1. Theranostic molecular imaging of islet transplantation for type 1 diabetes
Type 1 diabetes (T1D) results from destruction of insulin-producing pancreatic beta cells by autoimmunity. Pancreatic islet transplantation (Tx) has recently emerged as a clinical modality to achieve normoglycemia in T1D patients. In spite of some success, there are still two major problems: inability to monitor islet grafts non-invasively and graft failure due to islet damage. Therefore, it is critical to establish a non-invasive method to monitor the fate of islets directly in a clinical setting. We have previously shown that pancreatic islets can be labeled using dextran coated iron oxide nanoparticles and monitored after Tx under the kidney capsule and in the liver using magnetic resonance imaging (MRI) both in small animals and in non-human primates.
Further than that, we deliver nucleic therapeutics concurrent with the nanoparticles and label islets prior to transplantation. So far, we have used small interfering RNA targeted caspase-3 (to protect islets from apoptosis) and beta 2 microglobulin (B2M), one of the major components involved in immune rejection by T cells (to protect islet from immune rejection) in small animals, and large animals’ experiments are ongoing.
2. Endogenous pancreatic beta-cells drug delivery
Treatment of T1D is hampered in part by inefficient drug delivery to insulin producing islet beta-cells. We have developed a new iron oxide-based magnetic nanoparticle conjugated to exendin-4 (which is a targeting ligand for pancreatic islet beta-cells) for MR imaging of pancreatic beta-cells. The results of our study demonstrate preferential uptake of exendin-4 conjugated nanoparticles by a beta-cell cell line in vitro and by pancreatic beta-cells in vivo after intravenous injection. Furthermore, accumulation of this beta-cells targeting probes in the pancreas of diabetic animals was significantly reduced compared with healthy control, as reflected by the changes of transverse relaxation time on in vivo MRIs due to reduced beta-cell mass in these animals.

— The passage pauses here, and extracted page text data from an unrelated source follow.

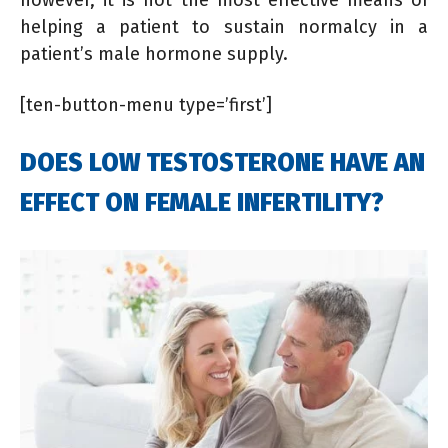
helping a patient to sustain normalcy in a
patient’s male hormone supply.
[ten-button-menu type=’first’]
DOES LOW TESTOSTERONE HAVE AN
EFFECT ON FEMALE INFERTILITY?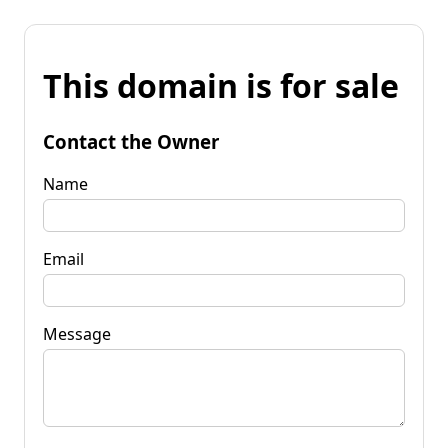
This domain is for sale
Contact the Owner
Name
Email
Message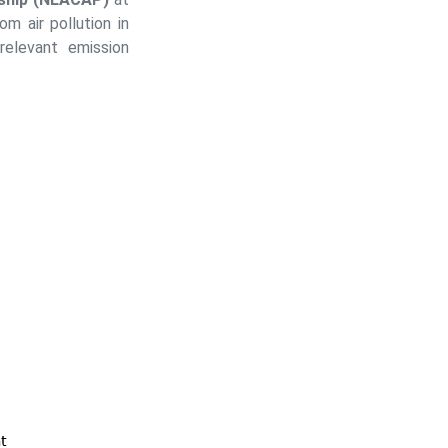
m air pollution in
relevant emission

We also have tested intra-pancreatic ductal nanoparticles delivery to endogenous islet cells and monitored using MRI. We expect to utilize this exendin-4 conjugated nanoparticles as a nanodrug delivery vehicle, together with this intra-pancreatic ductal injection as a selective nanodrug delivery pathway, which could aid in development of personalized therapeutic intervention strategies for T1D.
3. Stem cell transplantation for type 1 diabetes therapy
Stem cell differentiation technology has greatly advanced in recent years. In vitro differentiation protocols that convert pluripotent stem cells into pancreatic β-cells have been developed. Studies that have recently advanced to Phase I trials successfully demonstrate application of human embryonic stem cell (hESC)-derived pancreatic progenitors for restoring normoglycemia of T1D patients. We have differentiated human iPSCs -L1(iPSC) derived from healthy human fibroblasts using a sendai virus into Stem cell derived β-cells (SC-β-cells). We propose to further sort these differentiated SC-β-cells and label them with theranostic iron oxide nanoparticles for in vivo test. These grafts cells will be monitored with a novel imaging modality: magnetic particle imaging.